Anyways, I had a totally different point here, so here we go. The other night, we had a ward dessert night, and we had several people over to our home to hang out and eat. We were talking about books we read when we were young, and they were talking about The Giver and how they all thought it was the oddest book they had ever read. I was baffled. The Giver is only one of my favorite books of all time. It makes 100% perfect sense to me, and I understand so much the Author was trying to say. In thinking this over, I wondered how much of what I understood was what the author meant. I realized that perhaps it was very little, and everyone else was right, that it was an odd book full of things that no one could ever comprehend. And then I was reminded of my freshman english teacher. I had the same english teacher from 6-8 grade. I had a different teacher from 10-12 grade. I got along swimmingly with both of those teachers. But my freshman english teacher was different. We didn't really get a long, but she was one of the smartest women I have ever met in my life.

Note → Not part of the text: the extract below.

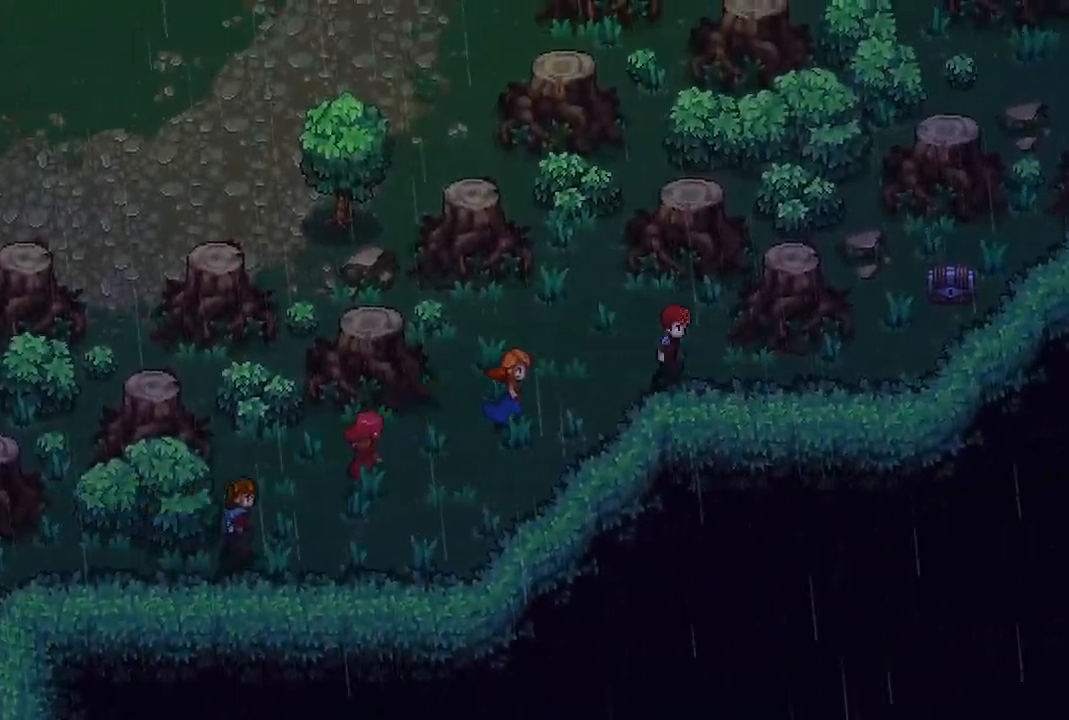
{"buttons": [], "left_stick": "up-right", "right_stick": "center", "events": [[350, "left_stick", "up-right"]]}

She knew so much about the english language, and even more about books. It was her that opened my mind to many great works, and it was her that opened my mind to differences of opinion. We would speak for entire class periods on how one person viewed one chapter differently from everyone in the class. She said something that has always stuck with me. (this is there abouts what she said) "A writer writes only what he or she thinks and knows and feels. If they write anything else, they are a fraud. And while they may be the only one who truly knows the meaning of what they wrote, others can glean what their own feelings and thoughts from it. This is what makes writing truly unique. The unique quality of it being misconstrued, misunderstood and misinterpreted by every reader in a different way makes it a kind of beautiful lie. A lie that each person takes for a truth and holds close to their heart, weather that truthful lie is what the author meant it to be in the first place or not. And no matter if the author is alive to negate their opinions or not, that opinion, to the reader, will never be wrong. This is why writing is so important in our lives, and why we are fools to think that what we write and what we read do not affect each person differently."
I love this. I love that even if what I think about something is wrong, it is still a truthful lie to me, and can never be taken away. At the same time, it makes it terrifying for me to put things out in public, because while it is beautiful for me to take something different from what someone else has written, it is tragic for people to do the same for something I have written. I am going to try to be less afraid. I am going to try to let people make their own truthful lies of what I have written, and not worry if they, by association, view me as less of a person. I will speak all my words, I will write them for all to read.